I’ve heard a lot of comments recently to the effect of “I don’t know how you manage all of this! And with a smile on your face!” and the truth of the matter is, sometimes I don’t. It’s time we address this head on.
It’s now been well over 100 days since the last day I didn’t have a headache. More often than not I need to take zofran to be able to eat a normal meal. I attend more appointments than social events. My emotional reserve to handle the physical pain has run completely dry and then some. I’m grasping at straws most days. My fear that this is my forever is crippling and deafening more days than it is not. My determination to make phone calls and chase after people to do their damn jobs has weakened every single day as the month goes on. Some days I just don’t have it in me. But I have to. I don’t get a choice in any of this. Full disclosure: I recently broke down and ugly cried when told over the phone for the millionth time “sorry, we’re not accepting new patients. Try to find a different doctor who can help you.” I’m so beyond sick of being sick but even more than that, I’m sick of having to fight tooth and nail for care only to repeatedly have doors slammed in my exhausted , tear stained face.

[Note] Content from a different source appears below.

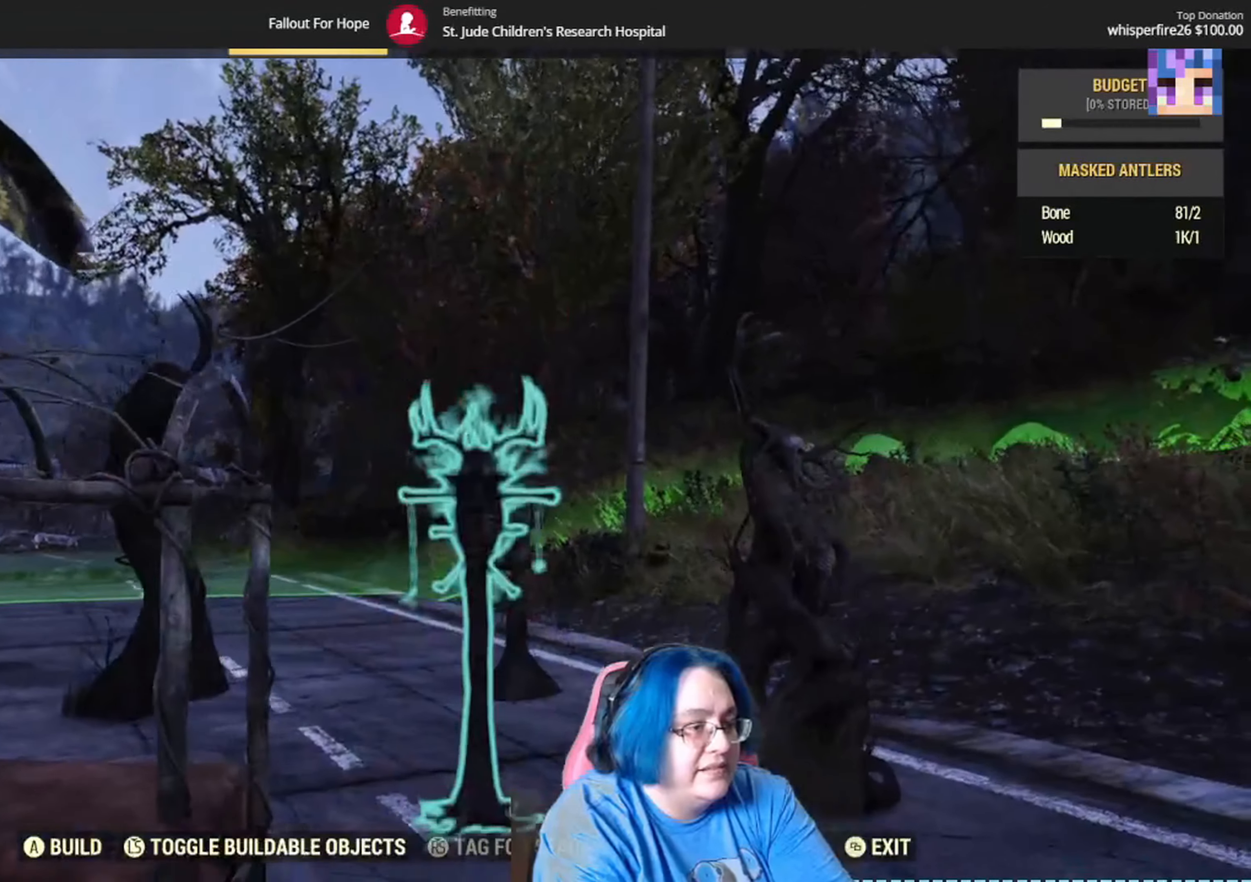
Gameplay with a controller (Xbox layout); each line is a JSON object with the inputs held at the frame after it. "events" lists button and stick changes between this image and that frame as [ms after this image, input, new state], when the widget could be followed in between. Not read: Y.
{"buttons": [], "left_stick": "center", "right_stick": "center", "events": [[300, "right_stick", "center"]]}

So maybe this isn’t the picture perfect “awareness” post I would have loved to have written. (Maybe, God willing, I’ll be writing that post someday soon). This post may not be filled with sunshine and rainbows, smiley faces and inspirational quotes. But I’m learning that sometimes, that’s the reality of chronic illness. And slowly, painfully, I’m learning that it’s okay to not be okay. It’s okay to not feel inspirational, and it’s okay to not always fight the fight WITH a smile on your face. It’s okay to fight the damn fight with tears in your eyes too. It’s okay to not always pretend that you’re strong or pretend that you’re not affected by the speeding curveballs constantly thrown your way. It’s okay to admit, even to yourself, that this is really, really freaking hard to handle and cope with all that I’ve been dealt.
How’s that for some awareness?
This October, it’s not okay. None of this is okay. And that’s okay.